Description:

  • This project consists of various datasets that contain data such as demographics of different states, regions, gender, illiteracy, etc. Following with different types of crimes such as rape, murder, and assault
  • The objective is to find which variable have a statistical significance towards assault variable.


  • Summary:

  • Cleaned and renamed variables, dropped unnecessary columns, and concatenated data into a single dataframe.
  • Created new columns via feature engineering, applied logarithmic scaling, and standardized data formats.
  • Identified variables significant to assault crime rate using Pearson Correlation Testing.

  • Skills Applied: Python, Inferential Statistics


    Breakdown

    1. Preprocessing

    • In the initial stages of my project, I began by examining multiple csv files containing data on crime rates and demographics of various United States States and regions.
    • Subsequently, I studied the data and identified the need for data preprocessing to ensure that the data is clean, before considering what dataframe to utilised for my analysis; dropping columns that are not needed, and changing variable names to a much more suitable name.

    2. Feature Engineering

    • I proceeded with feature engineering by creating new columns or grouping my data that would be useful for my analysis.
    • For example, I grouped the population of urban and rural areas into percentage format, to better understand the distribution of population across different regions.
    • Additionally, I grouped by langitude and longitude with its measure into like tropical, sub-tropical, temperate, equator, west hemisphere, etc.

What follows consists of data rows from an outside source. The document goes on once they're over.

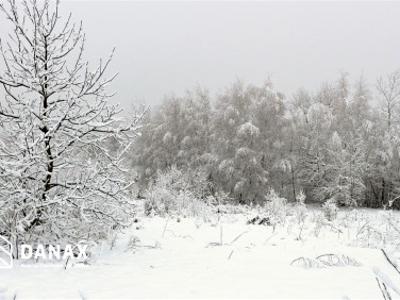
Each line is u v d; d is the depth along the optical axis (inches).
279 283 186.1
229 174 1076.5
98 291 172.1
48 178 250.7
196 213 545.0
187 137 1323.8
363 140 1074.1
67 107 260.2
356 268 220.4
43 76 255.0
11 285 177.8
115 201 259.9
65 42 256.7
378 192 1106.1
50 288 175.5
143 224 412.5
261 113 1163.3
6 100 246.4
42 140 246.2
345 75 1272.1
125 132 267.9
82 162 267.7
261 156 1101.1
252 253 269.6
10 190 238.2
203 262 238.1
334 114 1223.5
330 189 1048.8
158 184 724.7
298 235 367.9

    3. Pearson Correlation Testing

    • Lastly, through the implementation of the pearson correlation, I was able to identify my null hypothesis, and alternative hypothesis. With pearson correlation (p-value), I was able to find out which variables are linearly-statistical significant to assault crime rate.
    • Additionally, a heatmap was generated to visually inspect the correlation between all variables.

    4. Conclusion

  • Through own hypothesis, I was able to come out with conclusions on which variables are statistically signficant in correspond to assult rate.
  • 5. improvements

  • Additionally, there are some improvements to this project, for example I should've done Spearman correlation test for monotonic relationship. I assumed the variables are in a linear relationship, which may not be the case.
  • I could've add on Confidence Interval to assess the correlation test to provide precision and reliability of my correlation estimates.